Nevada Gaming Control rules DFS is gambling; operators flee the state

The Nevada Gaming Control Board said Thursday that daily fantasy games are considered gambling in the state and must be licensed as sports betting pools to operate there. Within hours, most, if not all, daily fantasy sites announced plans to cease business in the state.

The morning after, the industry is left grappling with the question of what comes next.

The NGCB decision is the latest and perhaps most severe blow dealt to daily fantasy, which has been waylaid in the last two weeks. In the wake of allegations of unfair insider play by DFS site employees, numerous investigations have been launched by both state and federal entities across the country, including the FBI.

The movement that resulted in Thursday’s announcement in Nevada precedes the recent scandal by nearly two months. NGCB chair A.G. Burnett began a legal analysis into daily fantasy games in August, seemingly spurred by an outcry from the state’s powerful casino interests, which vocally lamented the booming daily fantasy sites’ unregulated status.

Burnett commented on the decision to ESPN on Thursday:

We are saying that daily fantasy sports are a gambling game under the statutory definition.

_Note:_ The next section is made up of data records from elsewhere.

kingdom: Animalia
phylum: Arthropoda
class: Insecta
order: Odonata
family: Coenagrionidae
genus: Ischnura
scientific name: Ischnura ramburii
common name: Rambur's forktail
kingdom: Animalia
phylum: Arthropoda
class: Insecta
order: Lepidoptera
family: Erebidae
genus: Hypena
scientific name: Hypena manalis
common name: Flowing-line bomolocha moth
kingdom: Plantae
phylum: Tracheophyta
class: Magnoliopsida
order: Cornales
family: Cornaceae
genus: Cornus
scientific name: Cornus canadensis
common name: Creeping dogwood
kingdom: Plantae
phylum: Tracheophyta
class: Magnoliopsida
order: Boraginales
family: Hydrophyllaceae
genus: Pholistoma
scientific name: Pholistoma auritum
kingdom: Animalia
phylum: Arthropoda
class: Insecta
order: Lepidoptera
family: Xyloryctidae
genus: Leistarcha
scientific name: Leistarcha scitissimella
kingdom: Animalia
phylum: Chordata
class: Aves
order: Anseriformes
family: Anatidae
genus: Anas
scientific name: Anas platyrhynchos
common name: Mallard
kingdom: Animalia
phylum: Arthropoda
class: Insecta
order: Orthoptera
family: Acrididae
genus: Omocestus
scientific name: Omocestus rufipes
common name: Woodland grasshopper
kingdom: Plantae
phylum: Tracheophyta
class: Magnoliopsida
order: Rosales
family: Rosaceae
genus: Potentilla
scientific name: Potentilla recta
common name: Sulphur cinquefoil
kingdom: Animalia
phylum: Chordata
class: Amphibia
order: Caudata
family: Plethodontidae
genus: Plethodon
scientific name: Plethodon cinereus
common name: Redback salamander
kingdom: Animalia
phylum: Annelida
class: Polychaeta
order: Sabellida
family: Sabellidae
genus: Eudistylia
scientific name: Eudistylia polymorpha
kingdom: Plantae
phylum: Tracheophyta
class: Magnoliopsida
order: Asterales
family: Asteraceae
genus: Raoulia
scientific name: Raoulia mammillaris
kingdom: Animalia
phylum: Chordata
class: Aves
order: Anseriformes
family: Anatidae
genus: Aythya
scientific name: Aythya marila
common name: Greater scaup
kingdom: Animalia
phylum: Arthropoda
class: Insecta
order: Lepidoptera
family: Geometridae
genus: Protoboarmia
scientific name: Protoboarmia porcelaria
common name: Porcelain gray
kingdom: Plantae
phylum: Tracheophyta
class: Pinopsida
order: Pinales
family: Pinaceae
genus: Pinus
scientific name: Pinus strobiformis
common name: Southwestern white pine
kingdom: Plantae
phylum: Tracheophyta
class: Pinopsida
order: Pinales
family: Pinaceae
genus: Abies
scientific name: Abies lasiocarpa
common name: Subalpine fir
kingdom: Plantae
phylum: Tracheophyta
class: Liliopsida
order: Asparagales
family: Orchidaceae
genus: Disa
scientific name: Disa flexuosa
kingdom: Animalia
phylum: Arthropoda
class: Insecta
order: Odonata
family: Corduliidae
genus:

We’re also saying that these are sports pools, which is when someone is in the business of accepting wagers on sporting events through any system or method of wagering. We have found that it is a wager, and obviously, it’s on a sporting event, and DFS companies are in the business of accepting those wagers.

The NGCB’s ruling leaves open the possibility for daily fantasy sites to return to Nevada as licensed operators, but doing so could invite further complications, warned Darren Heitner, an attorney and contributor to Forbes.com.

“It is highly inadvisable for a daily fantasy sports operator to seek the appropriate license within the State of Nevada, as it could then be construed as a tacit admission to engaging in sports betting in other states as well,” Heitner wrote Thursday. “DraftKings has applied for and received a gaming license in the United Kingdom and has thus far escaped scrutiny in the U.S. for same. However, with added emphasis in dissecting every move made by the daily fantasy industry, that too may soon become an issue that regulators explore.”

In the immediate aftermath, it’s unclear what larger effect the Nevada decision may have. Daily fantasy sports games were crafted to fit with in the Unlawful Gambling Enforcement Act, a federal law that created a distinction between a bet or a wager and a fantasy sports entry fee as long as certain other criteria are satisfied.

However, UIGEA does not override state law, and Nevada is now the sixth state in which the majority of DFS sites will not operate. Sites have typically avoided Arizona, Iowa, Louisiana, Montana and Washington due to unfriendly legal environments, but Nevada is the first to explicitly declare the daily fantasy contests as gambling.

In most states, the balance of perceived skill vs. chance is a chief determinant of whether a contest is considered gambling. Nevada, like many states, judges what is or is not gambling from a skill/chance perspective by applying the dominant factor test, meaning that games must require more skill than chance to avoid classification as a gambling activity. But Burnett said the amount of skill required in daily fantasy was not the deciding factor in his decision.

“A lot of people have the idea that all of gambling is determined by skill versus chance,” Burnett told ESPN. “That’s just not the case, because in a state like Nevada, our statutes and definitions override that.”

For now, most sites, including DraftKings and FanDuel, continue to operate in Arkansas and Tennessee, where activities can be considered gambling if any chance is deemed at play in determining a contest’s outcome.

Though little discussion has surrounded these states previously, last week’s reports that a federal grand jury was being convened in Florida to investigate whether daily fantasy operators had violated Illegal Gambling Business Act could change that. IGBA stipulates that an entity is considered an illegal gambling business if it violates the law of a state in which it is conducted.